◆ **Activity**
Produce an exact copy of the data below.

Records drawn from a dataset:

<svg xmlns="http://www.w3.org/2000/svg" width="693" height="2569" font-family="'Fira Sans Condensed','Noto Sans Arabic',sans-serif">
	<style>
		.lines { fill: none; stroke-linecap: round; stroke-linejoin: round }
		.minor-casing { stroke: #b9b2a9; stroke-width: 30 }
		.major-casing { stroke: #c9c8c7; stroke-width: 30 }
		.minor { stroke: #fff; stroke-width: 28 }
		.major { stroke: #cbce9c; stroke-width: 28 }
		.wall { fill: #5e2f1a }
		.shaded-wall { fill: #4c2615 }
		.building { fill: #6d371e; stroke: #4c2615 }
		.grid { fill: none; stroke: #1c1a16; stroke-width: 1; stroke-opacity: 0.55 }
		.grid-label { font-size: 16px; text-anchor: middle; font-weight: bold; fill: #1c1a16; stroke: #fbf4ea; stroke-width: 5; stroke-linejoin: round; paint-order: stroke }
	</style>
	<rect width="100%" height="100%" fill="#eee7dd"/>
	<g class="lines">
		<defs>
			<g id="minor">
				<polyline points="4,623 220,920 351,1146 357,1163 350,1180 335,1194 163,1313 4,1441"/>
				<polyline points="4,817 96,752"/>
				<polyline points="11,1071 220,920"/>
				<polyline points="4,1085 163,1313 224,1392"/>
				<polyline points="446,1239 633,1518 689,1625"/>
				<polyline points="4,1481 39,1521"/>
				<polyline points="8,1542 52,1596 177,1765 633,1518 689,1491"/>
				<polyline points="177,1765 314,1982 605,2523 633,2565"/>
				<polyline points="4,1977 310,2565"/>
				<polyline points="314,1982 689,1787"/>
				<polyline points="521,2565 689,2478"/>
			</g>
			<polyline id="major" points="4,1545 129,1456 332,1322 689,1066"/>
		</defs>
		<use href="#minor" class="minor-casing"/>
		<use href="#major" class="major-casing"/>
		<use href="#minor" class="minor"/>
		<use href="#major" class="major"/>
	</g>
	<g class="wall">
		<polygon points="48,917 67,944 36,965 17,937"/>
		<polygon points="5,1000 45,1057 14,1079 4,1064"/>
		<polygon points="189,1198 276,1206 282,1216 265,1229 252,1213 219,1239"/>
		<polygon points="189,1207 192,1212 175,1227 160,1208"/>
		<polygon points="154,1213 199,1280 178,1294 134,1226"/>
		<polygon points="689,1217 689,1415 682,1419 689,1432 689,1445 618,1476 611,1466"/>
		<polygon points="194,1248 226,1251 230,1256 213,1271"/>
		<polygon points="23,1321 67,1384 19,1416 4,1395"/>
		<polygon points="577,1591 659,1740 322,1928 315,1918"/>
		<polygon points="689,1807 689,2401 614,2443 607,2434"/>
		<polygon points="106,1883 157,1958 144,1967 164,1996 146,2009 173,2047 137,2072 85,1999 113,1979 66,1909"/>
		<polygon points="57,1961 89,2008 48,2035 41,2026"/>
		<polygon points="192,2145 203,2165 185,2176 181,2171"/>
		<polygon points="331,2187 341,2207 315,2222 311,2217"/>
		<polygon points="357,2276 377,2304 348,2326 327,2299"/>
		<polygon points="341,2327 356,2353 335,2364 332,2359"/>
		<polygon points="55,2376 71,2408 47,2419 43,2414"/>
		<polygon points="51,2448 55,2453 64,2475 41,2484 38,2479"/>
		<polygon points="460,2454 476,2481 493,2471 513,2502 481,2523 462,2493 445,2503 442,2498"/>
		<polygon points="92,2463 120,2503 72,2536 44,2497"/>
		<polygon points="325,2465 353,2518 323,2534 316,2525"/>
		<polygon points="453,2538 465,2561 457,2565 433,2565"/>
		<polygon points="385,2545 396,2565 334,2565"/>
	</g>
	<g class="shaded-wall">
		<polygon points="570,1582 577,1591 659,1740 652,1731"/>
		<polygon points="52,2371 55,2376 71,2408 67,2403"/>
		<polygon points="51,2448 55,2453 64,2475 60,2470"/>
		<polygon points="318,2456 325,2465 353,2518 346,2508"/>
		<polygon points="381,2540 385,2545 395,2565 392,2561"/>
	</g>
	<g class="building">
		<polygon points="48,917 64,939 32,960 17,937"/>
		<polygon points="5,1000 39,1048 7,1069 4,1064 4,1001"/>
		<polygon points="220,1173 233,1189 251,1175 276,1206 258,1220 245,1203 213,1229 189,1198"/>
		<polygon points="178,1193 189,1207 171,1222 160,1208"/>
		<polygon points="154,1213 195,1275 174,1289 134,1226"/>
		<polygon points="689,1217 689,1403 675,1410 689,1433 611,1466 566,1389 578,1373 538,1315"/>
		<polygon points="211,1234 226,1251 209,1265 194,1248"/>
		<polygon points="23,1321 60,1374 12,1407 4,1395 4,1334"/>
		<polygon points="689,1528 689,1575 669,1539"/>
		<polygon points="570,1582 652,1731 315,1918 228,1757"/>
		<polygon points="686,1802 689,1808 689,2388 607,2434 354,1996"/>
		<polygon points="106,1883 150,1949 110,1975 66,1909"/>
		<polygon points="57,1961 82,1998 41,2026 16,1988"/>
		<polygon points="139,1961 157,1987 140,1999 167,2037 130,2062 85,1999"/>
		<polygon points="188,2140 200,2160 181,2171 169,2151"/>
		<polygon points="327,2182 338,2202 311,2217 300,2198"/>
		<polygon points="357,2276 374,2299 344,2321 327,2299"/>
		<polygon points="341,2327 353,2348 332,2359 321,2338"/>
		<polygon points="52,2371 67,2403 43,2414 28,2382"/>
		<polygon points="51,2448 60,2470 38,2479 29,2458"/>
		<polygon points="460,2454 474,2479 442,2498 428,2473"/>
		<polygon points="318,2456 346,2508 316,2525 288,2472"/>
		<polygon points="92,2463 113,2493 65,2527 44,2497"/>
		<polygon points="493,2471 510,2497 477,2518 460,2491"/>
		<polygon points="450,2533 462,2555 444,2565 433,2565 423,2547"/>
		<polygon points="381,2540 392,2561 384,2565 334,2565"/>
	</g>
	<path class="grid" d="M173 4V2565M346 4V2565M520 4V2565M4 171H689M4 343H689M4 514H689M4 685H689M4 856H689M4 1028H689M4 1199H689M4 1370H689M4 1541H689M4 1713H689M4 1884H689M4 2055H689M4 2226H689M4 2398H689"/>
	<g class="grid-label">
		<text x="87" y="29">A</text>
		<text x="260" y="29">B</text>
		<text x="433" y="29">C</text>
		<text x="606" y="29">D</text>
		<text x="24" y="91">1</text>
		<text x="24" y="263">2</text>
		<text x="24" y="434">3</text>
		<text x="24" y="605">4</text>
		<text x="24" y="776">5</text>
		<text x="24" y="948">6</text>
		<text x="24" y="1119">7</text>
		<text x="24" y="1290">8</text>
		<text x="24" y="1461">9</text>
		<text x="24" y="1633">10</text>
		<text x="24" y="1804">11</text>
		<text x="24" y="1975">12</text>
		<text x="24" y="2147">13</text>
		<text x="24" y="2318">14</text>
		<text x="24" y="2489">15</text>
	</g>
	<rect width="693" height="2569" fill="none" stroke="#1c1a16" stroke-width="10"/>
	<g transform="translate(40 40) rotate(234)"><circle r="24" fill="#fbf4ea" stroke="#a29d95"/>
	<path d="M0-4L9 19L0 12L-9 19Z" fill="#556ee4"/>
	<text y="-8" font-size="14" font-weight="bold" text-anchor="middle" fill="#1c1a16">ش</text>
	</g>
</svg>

◆ **Expected answer**
<svg xmlns="http://www.w3.org/2000/svg" width="693" height="2569" font-family="'Fira Sans Condensed','Noto Sans Arabic',sans-serif">
	<style>
		.lines { fill: none; stroke-linecap: round; stroke-linejoin: round }
		.minor-casing { stroke: #b9b2a9; stroke-width: 30 }
		.major-casing { stroke: #c9c8c7; stroke-width: 30 }
		.minor { stroke: #fff; stroke-width: 28 }
		.major { stroke: #cbce9c; stroke-width: 28 }
		.wall { fill: #5e2f1a }
		.shaded-wall { fill: #4c2615 }
		.building { fill: #6d371e; stroke: #4c2615 }
		.grid { fill: none; stroke: #1c1a16; stroke-width: 1; stroke-opacity: 0.55 }
		.grid-label { font-size: 16px; text-anchor: middle; font-weight: bold; fill: #1c1a16; stroke: #fbf4ea; stroke-width: 5; stroke-linejoin: round; paint-order: stroke }
	</style>
	<rect width="100%" height="100%" fill="#eee7dd"/>
	<g class="lines">
		<defs>
			<g id="minor">
				<polyline points="4,623 220,920 351,1146 357,1163 350,1180 335,1194 163,1313 4,1441"/>
				<polyline points="4,817 96,752"/>
				<polyline points="11,1071 220,920"/>
				<polyline points="4,1085 163,1313 224,1392"/>
				<polyline points="446,1239 633,1518 689,1625"/>
				<polyline points="4,1481 39,1521"/>
				<polyline points="8,1542 52,1596 177,1765 633,1518 689,1491"/>
				<polyline points="177,1765 314,1982 605,2523 633,2565"/>
				<polyline points="4,1977 310,2565"/>
				<polyline points="314,1982 689,1787"/>
				<polyline points="521,2565 689,2478"/>
			</g>
			<polyline id="major" points="4,1545 129,1456 332,1322 689,1066"/>
		</defs>
		<use href="#minor" class="minor-casing"/>
		<use href="#major" class="major-casing"/>
		<use href="#minor" class="minor"/>
		<use href="#major" class="major"/>
	</g>
	<g class="wall">
		<polygon points="48,917 67,944 36,965 17,937"/>
		<polygon points="5,1000 45,1057 14,1079 4,1064"/>
		<polygon points="189,1198 276,1206 282,1216 265,1229 252,1213 219,1239"/>
		<polygon points="189,1207 192,1212 175,1227 160,1208"/>
		<polygon points="154,1213 199,1280 178,1294 134,1226"/>
		<polygon points="689,1217 689,1415 682,1419 689,1432 689,1445 618,1476 611,1466"/>
		<polygon points="194,1248 226,1251 230,1256 213,1271"/>
		<polygon points="23,1321 67,1384 19,1416 4,1395"/>
		<polygon points="577,1591 659,1740 322,1928 315,1918"/>
		<polygon points="689,1807 689,2401 614,2443 607,2434"/>
		<polygon points="106,1883 157,1958 144,1967 164,1996 146,2009 173,2047 137,2072 85,1999 113,1979 66,1909"/>
		<polygon points="57,1961 89,2008 48,2035 41,2026"/>
		<polygon points="192,2145 203,2165 185,2176 181,2171"/>
		<polygon points="331,2187 341,2207 315,2222 311,2217"/>
		<polygon points="357,2276 377,2304 348,2326 327,2299"/>
		<polygon points="341,2327 356,2353 335,2364 332,2359"/>
		<polygon points="55,2376 71,2408 47,2419 43,2414"/>
		<polygon points="51,2448 55,2453 64,2475 41,2484 38,2479"/>
		<polygon points="460,2454 476,2481 493,2471 513,2502 481,2523 462,2493 445,2503 442,2498"/>
		<polygon points="92,2463 120,2503 72,2536 44,2497"/>
		<polygon points="325,2465 353,2518 323,2534 316,2525"/>
		<polygon points="453,2538 465,2561 457,2565 433,2565"/>
		<polygon points="385,2545 396,2565 334,2565"/>
	</g>
	<g class="shaded-wall">
		<polygon points="570,1582 577,1591 659,1740 652,1731"/>
		<polygon points="52,2371 55,2376 71,2408 67,2403"/>
		<polygon points="51,2448 55,2453 64,2475 60,2470"/>
		<polygon points="318,2456 325,2465 353,2518 346,2508"/>
		<polygon points="381,2540 385,2545 395,2565 392,2561"/>
	</g>
	<g class="building">
		<polygon points="48,917 64,939 32,960 17,937"/>
		<polygon points="5,1000 39,1048 7,1069 4,1064 4,1001"/>
		<polygon points="220,1173 233,1189 251,1175 276,1206 258,1220 245,1203 213,1229 189,1198"/>
		<polygon points="178,1193 189,1207 171,1222 160,1208"/>
		<polygon points="154,1213 195,1275 174,1289 134,1226"/>
		<polygon points="689,1217 689,1403 675,1410 689,1433 611,1466 566,1389 578,1373 538,1315"/>
		<polygon points="211,1234 226,1251 209,1265 194,1248"/>
		<polygon points="23,1321 60,1374 12,1407 4,1395 4,1334"/>
		<polygon points="689,1528 689,1575 669,1539"/>
		<polygon points="570,1582 652,1731 315,1918 228,1757"/>
		<polygon points="686,1802 689,1808 689,2388 607,2434 354,1996"/>
		<polygon points="106,1883 150,1949 110,1975 66,1909"/>
		<polygon points="57,1961 82,1998 41,2026 16,1988"/>
		<polygon points="139,1961 157,1987 140,1999 167,2037 130,2062 85,1999"/>
		<polygon points="188,2140 200,2160 181,2171 169,2151"/>
		<polygon points="327,2182 338,2202 311,2217 300,2198"/>
		<polygon points="357,2276 374,2299 344,2321 327,2299"/>
		<polygon points="341,2327 353,2348 332,2359 321,2338"/>
		<polygon points="52,2371 67,2403 43,2414 28,2382"/>
		<polygon points="51,2448 60,2470 38,2479 29,2458"/>
		<polygon points="460,2454 474,2479 442,2498 428,2473"/>
		<polygon points="318,2456 346,2508 316,2525 288,2472"/>
		<polygon points="92,2463 113,2493 65,2527 44,2497"/>
		<polygon points="493,2471 510,2497 477,2518 460,2491"/>
		<polygon points="450,2533 462,2555 444,2565 433,2565 423,2547"/>
		<polygon points="381,2540 392,2561 384,2565 334,2565"/>
	</g>
	<path class="grid" d="M173 4V2565M346 4V2565M520 4V2565M4 171H689M4 343H689M4 514H689M4 685H689M4 856H689M4 1028H689M4 1199H689M4 1370H689M4 1541H689M4 1713H689M4 1884H689M4 2055H689M4 2226H689M4 2398H689"/>
	<g class="grid-label">
		<text x="87" y="29">A</text>
		<text x="260" y="29">B</text>
		<text x="433" y="29">C</text>
		<text x="606" y="29">D</text>
		<text x="24" y="91">1</text>
		<text x="24" y="263">2</text>
		<text x="24" y="434">3</text>
		<text x="24" y="605">4</text>
		<text x="24" y="776">5</text>
		<text x="24" y="948">6</text>
		<text x="24" y="1119">7</text>
		<text x="24" y="1290">8</text>
		<text x="24" y="1461">9</text>
		<text x="24" y="1633">10</text>
		<text x="24" y="1804">11</text>
		<text x="24" y="1975">12</text>
		<text x="24" y="2147">13</text>
		<text x="24" y="2318">14</text>
		<text x="24" y="2489">15</text>
	</g>
	<rect width="693" height="2569" fill="none" stroke="#1c1a16" stroke-width="10"/>
	<g transform="translate(40 40) rotate(234)"><circle r="24" fill="#fbf4ea" stroke="#a29d95"/>
	<path d="M0-4L9 19L0 12L-9 19Z" fill="#556ee4"/>
	<text y="-8" font-size="14" font-weight="bold" text-anchor="middle" fill="#1c1a16">ش</text>
	</g>
</svg>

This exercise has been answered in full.